- [Material for this exercise]
*** Begin section ***
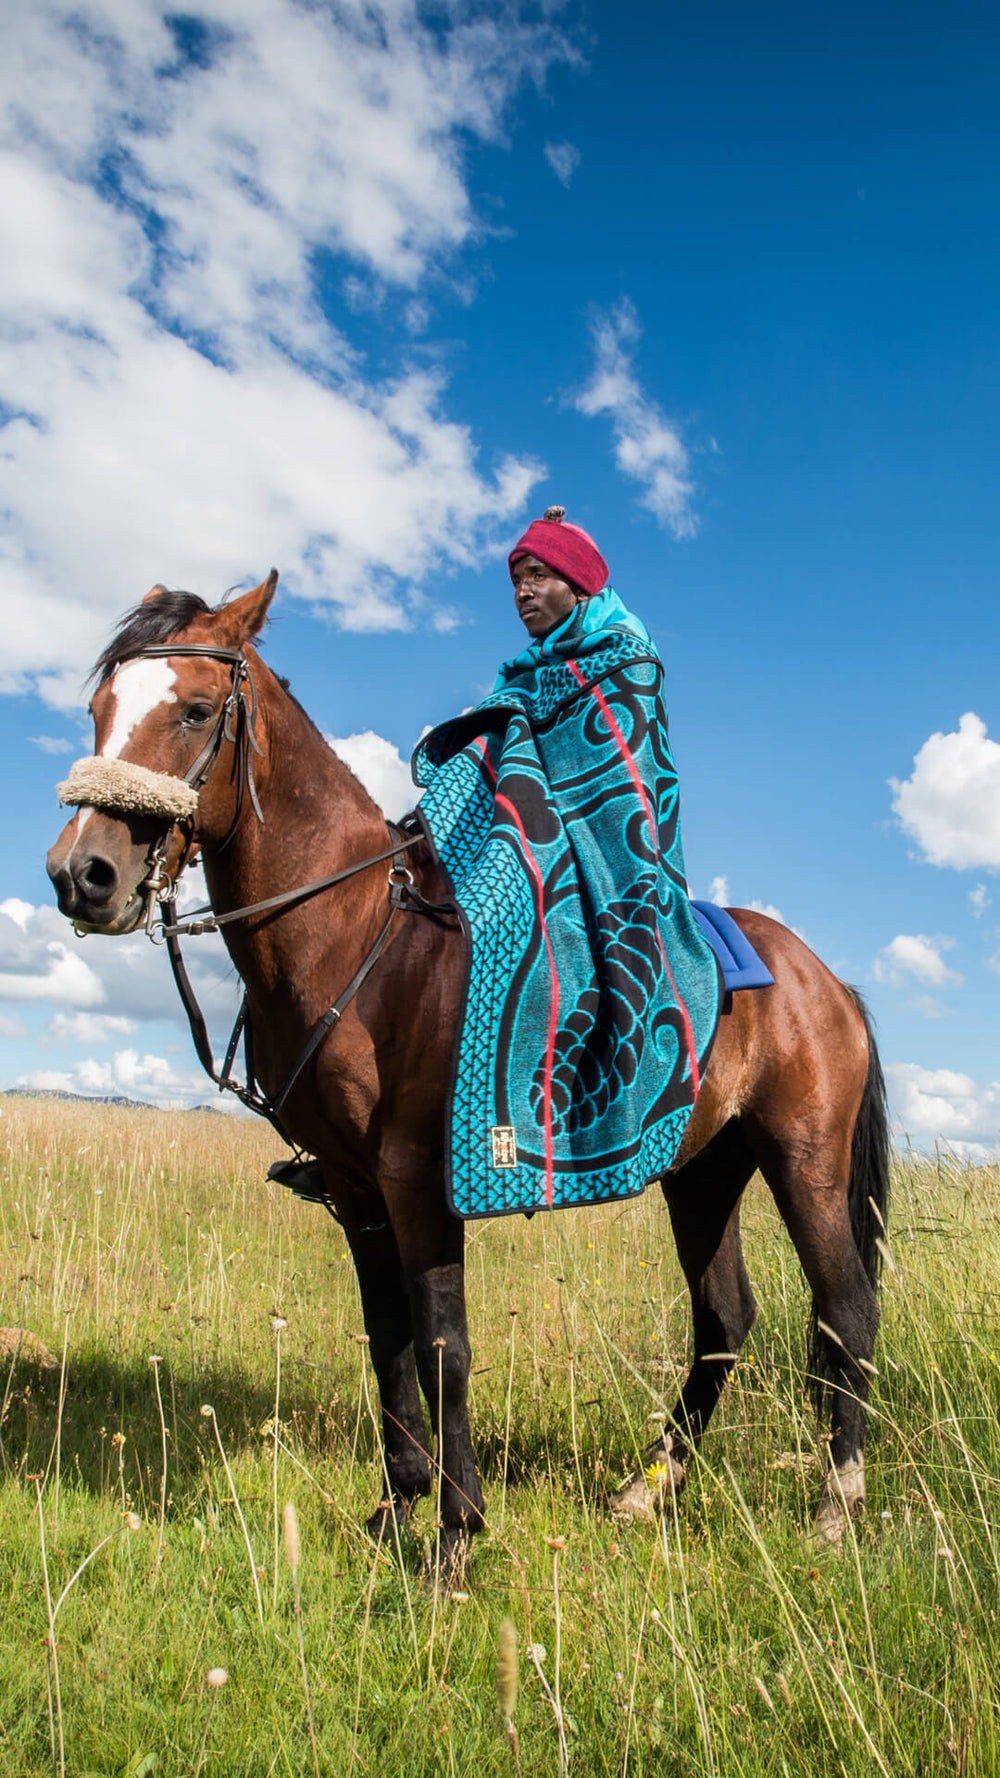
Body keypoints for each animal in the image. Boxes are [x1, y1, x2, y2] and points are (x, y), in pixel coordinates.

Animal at [46, 576, 886, 1564]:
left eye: (195, 710)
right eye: (99, 709)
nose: (82, 874)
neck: (358, 934)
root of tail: (824, 979)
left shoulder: (419, 1181)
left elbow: (443, 1342)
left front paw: (455, 1534)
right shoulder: (355, 1187)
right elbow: (387, 1337)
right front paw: (398, 1504)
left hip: (804, 1158)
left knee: (844, 1309)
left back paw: (837, 1502)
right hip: (704, 1171)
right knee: (724, 1318)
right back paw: (648, 1490)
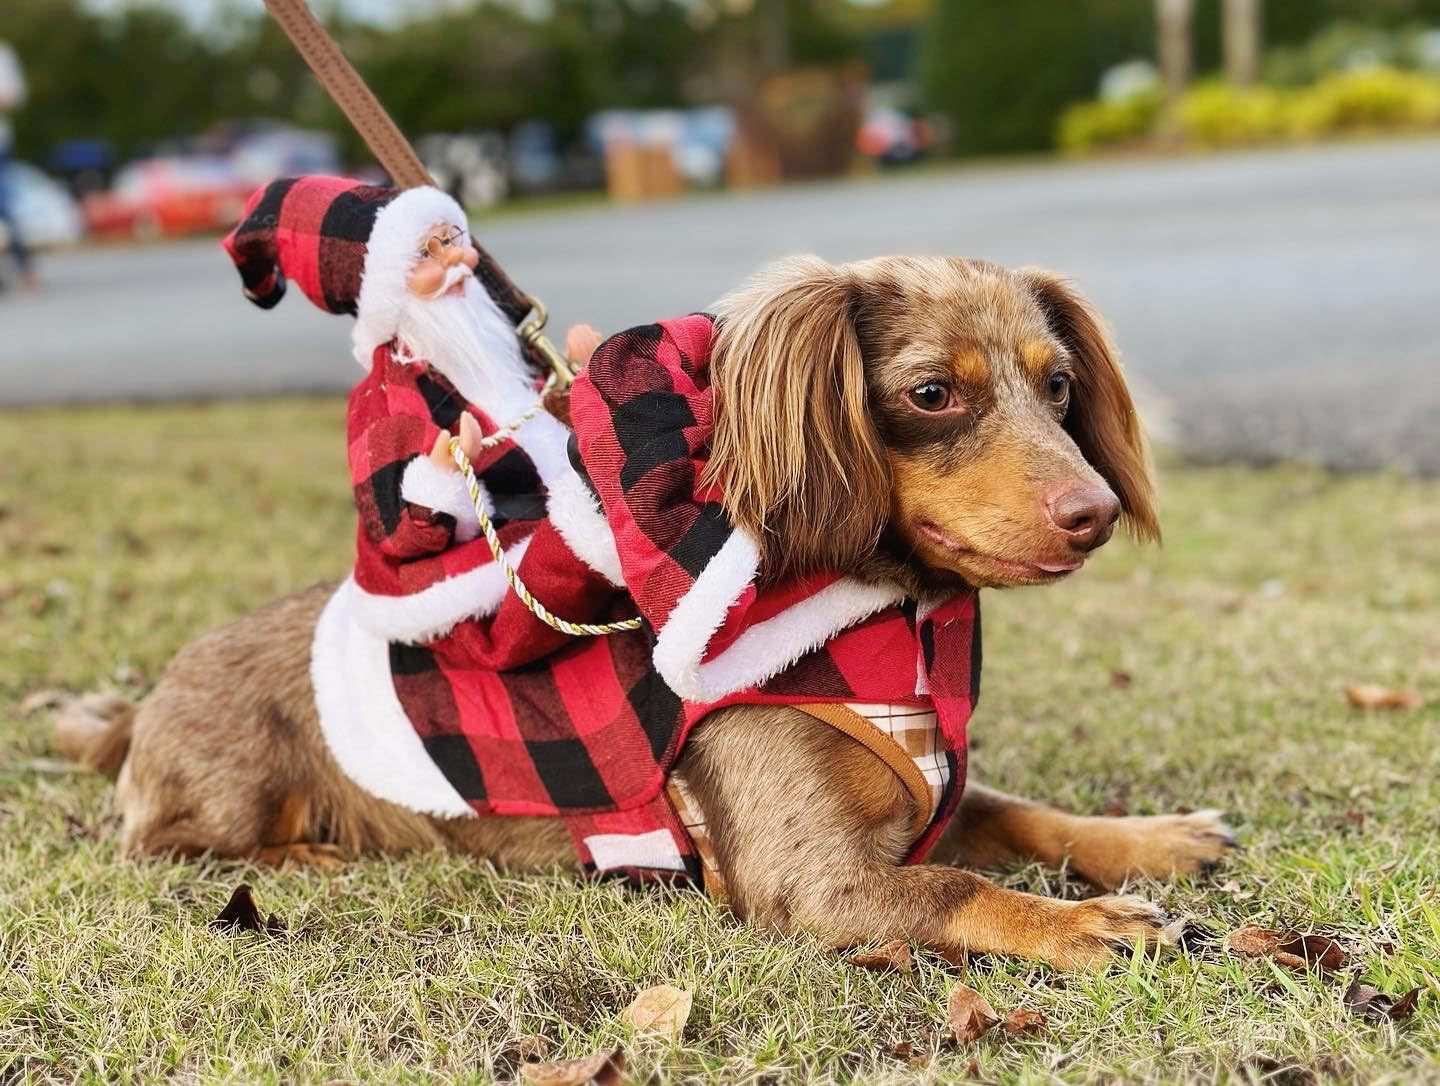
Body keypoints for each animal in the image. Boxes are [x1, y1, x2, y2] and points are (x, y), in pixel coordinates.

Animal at [50, 253, 1232, 962]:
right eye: (933, 393)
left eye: (1059, 385)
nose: (1094, 512)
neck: (899, 630)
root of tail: (144, 706)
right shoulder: (810, 880)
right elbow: (952, 885)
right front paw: (1080, 922)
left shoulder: (936, 788)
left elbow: (1024, 815)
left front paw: (1153, 840)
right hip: (228, 796)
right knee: (169, 843)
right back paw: (306, 856)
*** End section ***
- [About this task] Your answer should be an exact copy of the records above, with no pictures in it.

- [Written answer]
Body keypoints for each animal in the image. Boxes are [x1, y1, x2, y2] and points are (x, y), in pixel coordinates.

Animal at [46, 576, 886, 1564]:
left eye: (195, 710)
right eye: (99, 709)
nose: (82, 874)
neck: (358, 934)
root of tail: (824, 979)
left shoulder: (419, 1181)
left elbow: (443, 1342)
left front paw: (455, 1534)
right shoulder: (355, 1187)
right elbow: (387, 1337)
right front paw: (398, 1504)
left hip: (804, 1158)
left knee: (844, 1309)
left back paw: (837, 1502)
right hip: (704, 1171)
right knee: (724, 1318)
right back paw: (648, 1490)
Body keypoints for each animal in the image. Boxes are [x1, y1, x2, y2] and points are (x, y), in pixel coordinates.

Animal at [50, 253, 1232, 962]:
right eye: (933, 393)
left eye: (1059, 385)
nose: (1094, 512)
neck: (899, 630)
root of tail: (144, 706)
right shoulder: (810, 880)
right elbow: (952, 885)
right front paw: (1080, 922)
left shoulder: (936, 788)
left elbow: (1024, 815)
left front paw: (1153, 840)
right hip: (228, 796)
right knee: (169, 843)
right back paw: (306, 856)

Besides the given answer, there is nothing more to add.